There are plenty of resources out there to help people educate themselves on racial injustice, from films and podcasts to seminal writing from the likes of Audre Lorde and Angela Davis – some of which are included in Dazed’s list of anti-racism resources.

While these address larger issues related to race, policing, and abolition, more immediate commentary on specific injustices, such as the case of Breonna Taylor, can be found via social media. Ibram X. Kendi, the author of How to be an Antiracist, shares regular updates on the fight for Black equality, while organisations such as Showing Up For Racial Justice (@ShowUp4RJ) provide advice and information specifically aimed at non-Black allies.

Viral anti-racism graphics have also been doing the rounds on Instagram since the murder of George Floyd, providing clear information and step-by-step guides on how to take action in a meaningful way – though the creators of such graphics are careful to point out that they aren’t a replacement for vital Black voices.

When it comes to being an effective ally, it’s also important to think twice before sharing certain material – such as violent footage of police brutality – due to the effect it might have on those viewing it.

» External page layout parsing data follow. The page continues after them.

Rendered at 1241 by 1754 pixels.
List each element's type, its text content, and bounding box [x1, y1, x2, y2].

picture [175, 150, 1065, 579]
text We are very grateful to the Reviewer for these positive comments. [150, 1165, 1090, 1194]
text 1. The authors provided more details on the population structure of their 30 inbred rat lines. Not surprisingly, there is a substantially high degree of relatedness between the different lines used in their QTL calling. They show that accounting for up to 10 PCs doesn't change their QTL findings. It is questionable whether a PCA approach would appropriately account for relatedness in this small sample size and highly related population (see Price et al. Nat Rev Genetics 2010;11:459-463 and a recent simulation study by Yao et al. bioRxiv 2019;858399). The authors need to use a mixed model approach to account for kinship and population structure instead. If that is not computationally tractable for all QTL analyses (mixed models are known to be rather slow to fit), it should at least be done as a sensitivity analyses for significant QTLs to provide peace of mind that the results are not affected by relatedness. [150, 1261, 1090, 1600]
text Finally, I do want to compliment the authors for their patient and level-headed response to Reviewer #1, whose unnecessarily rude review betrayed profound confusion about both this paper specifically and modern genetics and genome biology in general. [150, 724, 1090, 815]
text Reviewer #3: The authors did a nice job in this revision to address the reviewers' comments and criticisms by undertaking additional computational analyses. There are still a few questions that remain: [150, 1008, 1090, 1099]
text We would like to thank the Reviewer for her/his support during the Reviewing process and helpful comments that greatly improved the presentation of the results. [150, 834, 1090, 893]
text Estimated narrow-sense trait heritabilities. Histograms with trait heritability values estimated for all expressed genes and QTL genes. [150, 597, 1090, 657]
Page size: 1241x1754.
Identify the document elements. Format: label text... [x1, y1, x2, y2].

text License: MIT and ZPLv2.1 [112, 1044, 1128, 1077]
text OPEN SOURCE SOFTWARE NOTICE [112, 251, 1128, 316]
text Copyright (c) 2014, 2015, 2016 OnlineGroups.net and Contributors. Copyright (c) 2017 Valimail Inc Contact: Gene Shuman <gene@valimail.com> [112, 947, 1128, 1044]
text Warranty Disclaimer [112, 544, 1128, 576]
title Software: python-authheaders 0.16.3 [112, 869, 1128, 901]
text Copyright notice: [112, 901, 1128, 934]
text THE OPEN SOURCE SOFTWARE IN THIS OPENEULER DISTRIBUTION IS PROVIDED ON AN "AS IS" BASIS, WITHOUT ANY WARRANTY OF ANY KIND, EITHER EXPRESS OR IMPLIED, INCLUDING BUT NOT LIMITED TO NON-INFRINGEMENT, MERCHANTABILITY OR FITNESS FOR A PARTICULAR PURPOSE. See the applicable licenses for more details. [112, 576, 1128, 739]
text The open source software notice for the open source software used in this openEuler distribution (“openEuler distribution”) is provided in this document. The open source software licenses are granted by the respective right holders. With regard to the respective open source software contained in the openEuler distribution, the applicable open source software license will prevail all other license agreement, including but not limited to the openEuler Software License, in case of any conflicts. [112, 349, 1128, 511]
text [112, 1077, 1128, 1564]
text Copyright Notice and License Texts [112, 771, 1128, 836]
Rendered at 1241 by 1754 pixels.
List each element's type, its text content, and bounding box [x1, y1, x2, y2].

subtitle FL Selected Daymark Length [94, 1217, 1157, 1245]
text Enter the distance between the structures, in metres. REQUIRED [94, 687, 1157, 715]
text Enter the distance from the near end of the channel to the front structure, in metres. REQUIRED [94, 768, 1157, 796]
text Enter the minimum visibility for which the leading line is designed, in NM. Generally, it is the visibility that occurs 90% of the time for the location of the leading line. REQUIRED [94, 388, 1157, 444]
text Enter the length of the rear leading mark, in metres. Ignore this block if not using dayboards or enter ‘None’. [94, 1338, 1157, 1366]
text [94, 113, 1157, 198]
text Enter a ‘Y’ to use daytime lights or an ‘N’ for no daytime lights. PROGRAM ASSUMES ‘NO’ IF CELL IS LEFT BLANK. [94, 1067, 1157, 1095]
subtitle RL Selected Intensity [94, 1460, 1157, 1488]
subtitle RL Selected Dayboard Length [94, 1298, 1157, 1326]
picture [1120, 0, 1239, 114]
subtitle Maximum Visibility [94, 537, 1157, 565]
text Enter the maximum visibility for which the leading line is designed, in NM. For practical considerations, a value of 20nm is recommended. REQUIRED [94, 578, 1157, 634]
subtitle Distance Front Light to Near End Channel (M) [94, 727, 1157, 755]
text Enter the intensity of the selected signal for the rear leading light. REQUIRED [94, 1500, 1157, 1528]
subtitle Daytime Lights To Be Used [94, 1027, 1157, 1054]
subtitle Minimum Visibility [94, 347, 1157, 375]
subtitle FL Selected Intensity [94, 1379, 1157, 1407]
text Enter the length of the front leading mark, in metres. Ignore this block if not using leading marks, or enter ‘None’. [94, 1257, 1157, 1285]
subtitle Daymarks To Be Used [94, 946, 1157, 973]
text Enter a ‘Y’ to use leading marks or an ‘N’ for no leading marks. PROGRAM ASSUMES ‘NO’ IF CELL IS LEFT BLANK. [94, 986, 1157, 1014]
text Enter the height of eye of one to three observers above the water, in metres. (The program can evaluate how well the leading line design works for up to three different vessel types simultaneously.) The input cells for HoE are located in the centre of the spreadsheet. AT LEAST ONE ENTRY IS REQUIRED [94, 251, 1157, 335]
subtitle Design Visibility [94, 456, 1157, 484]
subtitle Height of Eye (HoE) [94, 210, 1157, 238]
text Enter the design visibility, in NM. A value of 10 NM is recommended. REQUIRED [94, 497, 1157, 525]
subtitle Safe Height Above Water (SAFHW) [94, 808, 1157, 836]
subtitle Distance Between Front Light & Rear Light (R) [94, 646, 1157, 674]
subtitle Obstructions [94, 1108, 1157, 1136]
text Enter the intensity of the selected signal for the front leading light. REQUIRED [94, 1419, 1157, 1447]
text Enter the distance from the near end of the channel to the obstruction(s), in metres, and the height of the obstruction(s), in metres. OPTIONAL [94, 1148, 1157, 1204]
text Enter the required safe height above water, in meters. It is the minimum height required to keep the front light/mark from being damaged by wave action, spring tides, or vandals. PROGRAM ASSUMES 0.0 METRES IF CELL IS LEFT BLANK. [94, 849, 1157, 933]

As Kemi Alemoru writes in an article for gal-dem: “We’re now in 2020, and Black people already know about brutality and oppression. It’s this fact that forces the question of whether creating a spectacle out of Black death is for Black people, who are already familiar with the evils of racism, or whether it is to make white people see the white supremacy they ignore.”


If you’re among a group more vulnerable during the pandemic, or simply don’t live close enough to attend a demonstration in person, there are still ways you can provide support for those that are there. Amid the protests in Louisville, for example, the Louisville Community Bail Fund is helping provide funds to pay bail for activists who have been arrested.

An official GoFundMe for Breonna Taylor, meanwhile, is raising funds for police reform, as well as providing scholarships for people who want to pursue a career as an Emergency Medical Technician or a Registered Nurse through a foundation set up in Taylor’s name, having far exceeded its $500,000 goal since it was set up back in June.

Donating to initiatives such as The Bail Project can also help activists across the country, or you can split your donation between over 70 bail funds – including Louisville fund, the LGBTQ Freedom Fund, and the Mississippi Bail Fund Collectivehere.

Earlier this year, Kanye West was among the celebrities that provided aid for the families of Breonna Taylor, George Floyd, and Ahmaud Arbery, a Black man who was shot while jogging in February this year. West’s $2 million donation was intended to cover the families’ legal fees, as well as college tuition for Gianna Floyd, the six-year-old daughter of Floyd.


A months-long petition calling for justice for Breonna Taylor is still running, helping to push for charges against the police officers involved in the killing of Breonna Taylor, and for policy such as a full ban on “no-knock” warrants.

A direct petition to ban “no-knock” warrants nationwide has also reached almost 40,000 signatures, while others call for the removal of monuments celebrating racist figures or the introduction of a more diverse curriculum.

Petitions set up to campaign against the arrest and imprisonment of racial justice activists such as Tianna Arata – a 20-year-old activist facing up to 15 years in prison for a peaceful protest – offer another way to support protesters, while Black Lives Matter has started an official petition that calls for a national defunding of the police, allowing you to pledge your support for the change.